• Aufgabe A:
Drucke aus dem Textabschnitt über Qualitätsansprüche den Wortlaut ab, beginnend mit "Die Qualitätsansprüche bei" und weiter bis einschließlich "für den Menschen.".

• Textabschnitt:
◇ ◇ ◇ ◇
Qualitätsansprüche

Die Qualitätsansprüche bei der Auswertung von Forschungsergebnissen müssen hoch angesetzt sein. Methodische Mängel wie fehlende Angaben zur Exposition oder zum Zustand der Tiere bzw. Probanden sowie fehlende Kontrollansätze erschweren Auswertung und Interpretation von Forschungsergebnissen in Bezug auf eine mögliche gesundheitliche Relevanz für den Menschen.

Das Bundesamt für Strahlenschutz verfolgt und bewertet nach wissenschaftlichen Kriterien kontinuierlich die einschlägigen internationalen und nationalen Veröffentlichungen in anerkannten wissenschaftlichen Journalen. Dabei werden in aller Regel Arbeiten berücksichtigt, die vor Veröffentlichung in wissenschaftlichen Zeitschriften einen Gutachter-gestütztem Prozess ("peer-reviewed") durchlaufen haben. Damit ist weitgehend sichergestellt, dass die Arbeiten grundlegenden Qualitätsansprüchen genügen. Trotzdem können auch hier extreme Qualitätsunterschiede auftreten. Das Bundesamt für Strahlenschutz legt deshalb bei der Bewertung des Studiendesigns (Versuchsplanung), der Versuchsdurchführung und der Analyse der Ergebnisse besonderes Gewicht auf umfassende und nachvollziehbare Informationen vor allem zu Expositionsbedingungen, zu mitgeführten Kontrollen und zu Angaben über die Auswertung der Ergebnisse.
◇ ◇ ◇ ◇
(Gespeicherte Dateneinträge)
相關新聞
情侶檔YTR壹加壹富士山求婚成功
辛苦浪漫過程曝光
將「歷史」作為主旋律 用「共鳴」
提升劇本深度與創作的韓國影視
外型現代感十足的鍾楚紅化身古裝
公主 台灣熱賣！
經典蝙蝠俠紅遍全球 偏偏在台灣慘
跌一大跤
◇ ◇ ◇ ◇
• Aufgabe B:
Tausche in allen Dateneinträgen "公主" gegen "女王" aus und gib deren Zeilen sonst unverändert wieder.

• Ergebnis A:
Die Qualitätsansprüche bei der Auswertung von Forschungsergebnissen müssen hoch angesetzt sein. Methodische Mängel wie fehlende Angaben zur Exposition oder zum Zustand der Tiere bzw. Probanden sowie fehlende Kontrollansätze erschweren Auswertung und Interpretation von Forschungsergebnissen in Bezug auf eine mögliche gesundheitliche Relevanz für den Menschen.

• Ergebnis B:
相關新聞
情侶檔YTR壹加壹富士山求婚成功
辛苦浪漫過程曝光
將「歷史」作為主旋律 用「共鳴」
提升劇本深度與創作的韓國影視
外型現代感十足的鍾楚紅化身古裝
女王 台灣熱賣！
經典蝙蝠俠紅遍全球 偏偏在台灣慘
跌一大跤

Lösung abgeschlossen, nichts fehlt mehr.